Oh yes, he thought, it had worked. It had worked wonderfully. Shouts of alarm and shrieks of terror arose around him in a hellish clamor as he stood smiling and humming to himself in the center of the doomed village. A woman staggered into the street, still wearing the tattered remains of her bedclothes. He could see that her skin had begun sloughing away in dry, flaky sheets to reveal the squamous new layer beneath. She fell helplessly to the ground to squirm insanely as all her extremities were gradually absorbed into a single slender torso. Her screams degenerated into nothing but a violent hissing and he knew eventually even that would go silent. A small boy ran past him, so consumed by horror that the boy didn't even notice him standing there, his arms held wide, at least a dozen snakes hanging like obscene living fringes from the sleeves of his shirt. He too, fell, and was silent as his body vanished beneath a writhing swarm of angry snakes. There were snakes coming out of every door and window; many of the townsfolk had undoubtedly already been transformed while they slept, awakening to a new mindlessness of which their tiny reptilian brains would now be wholly unaware. The very few who had not swallowed any of the Wondrous Nerve Tonic would try to fight--yes, there were a few gunshots even as he thought this, and he watched the hapless sheriff reel backward into the street, a revolver in each hand, firing back through the door of the office he had just exited. His struggle was hopeless. Up his legs came a teeming mass of hissing serpents until his entire body was a single squirming pullulation of reptilian death. He took two lurching steps and collapsed. No one could withstand the venom of the serpents of Yig.

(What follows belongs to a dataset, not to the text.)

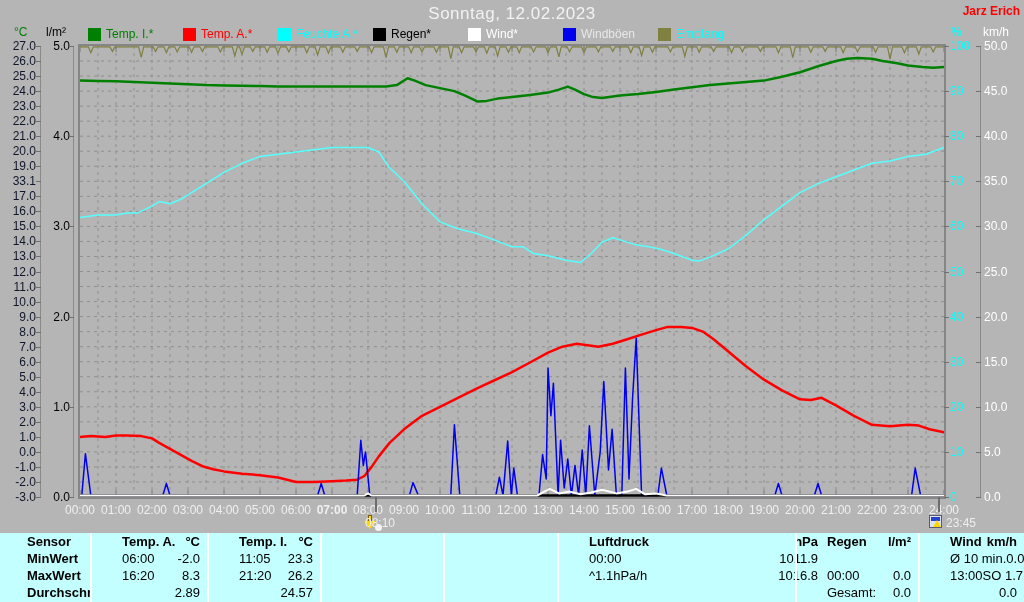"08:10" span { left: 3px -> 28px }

Dr. A. Herman Thripshaw listened for a few minutes after the last scream, but nothing more disturbed the silence. The snakes were slowly vanishing from the street to seek shelter in hidden places beneath the buildings and the boardwalks. One last snake--a large timber rattler by the look of it--emerged from the clothes that had recently been worn by the luckless sheriff, and coiled for a moment around the shiny metal star still pinned to the leather vest. He watched it hiss at him, the crescent-shaped mark on its head gleaming whitely in the morning sunlight. He knew it wouldn't attack him, however. Snakes never bothered him at all. It slithered away through the open door of the sheriff's office.

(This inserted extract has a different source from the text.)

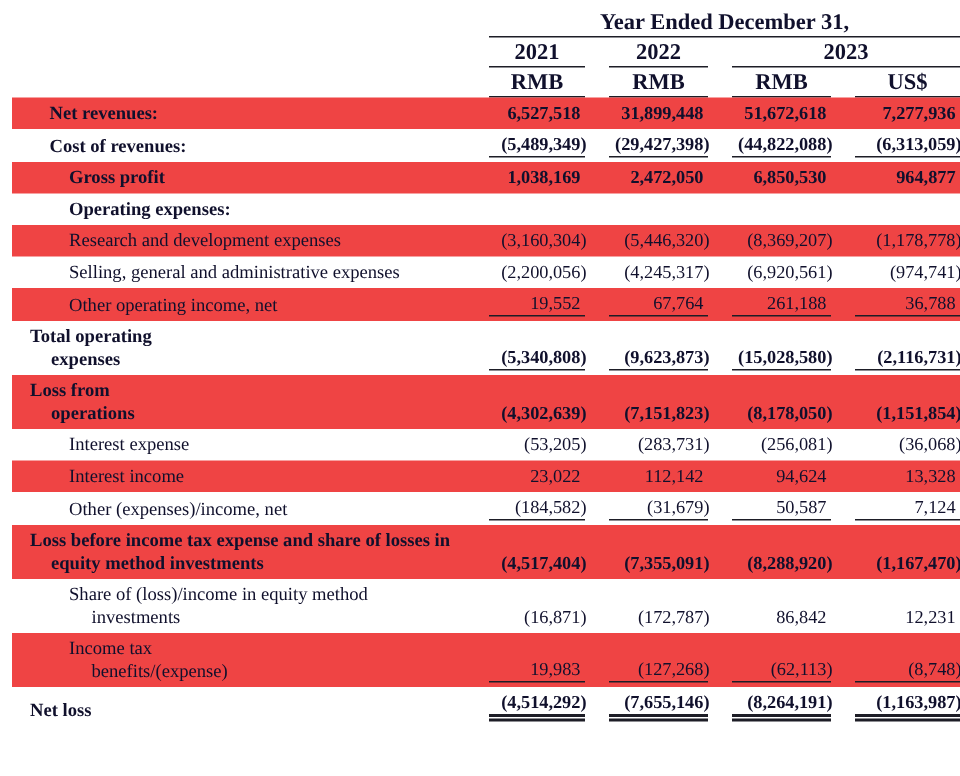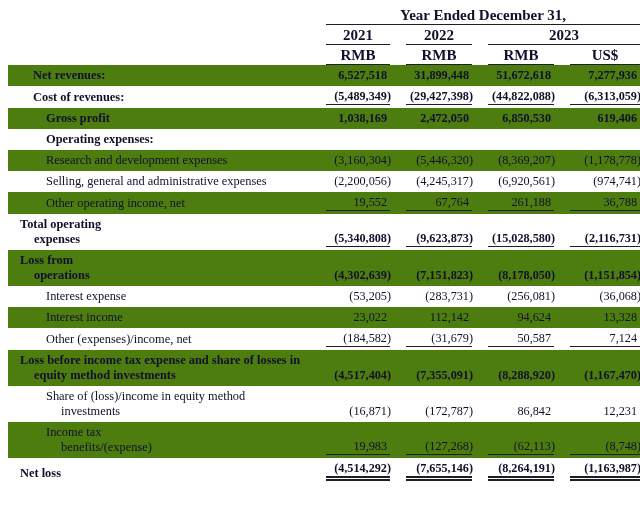"Net revenues:" tr.shade { background: #4d7c0f -> #ef4444 }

A few minutes later Dr. A. Herman Thripshaw had returned to his wagon. He clucked at the mules and flicked the reins to start them off. He had many places to go, and a lot of the Wondrous Nerve Tonic to sell. He started to sing.
"Bringing in the sheaves...bringing in the sheaves..." He broke off abruptly as he erupted into a fit of laughter; a loud, sibilant, coughing hiss that made the mules shy violently. He pulled the reins to stop them and give them a few minutes to calm back down.
Oh, yes, he thought, it had worked wonderfully. For just a moment he relaxed, but only for a moment--it wouldn't do to spook the mules again. For just an instant the pupils of his beady yellow eyes narrowed into thin vertical slits and a slender forked tongue flicked out to test the air.
Father Yig will be very pleased, he thought. Very pleased, indeed.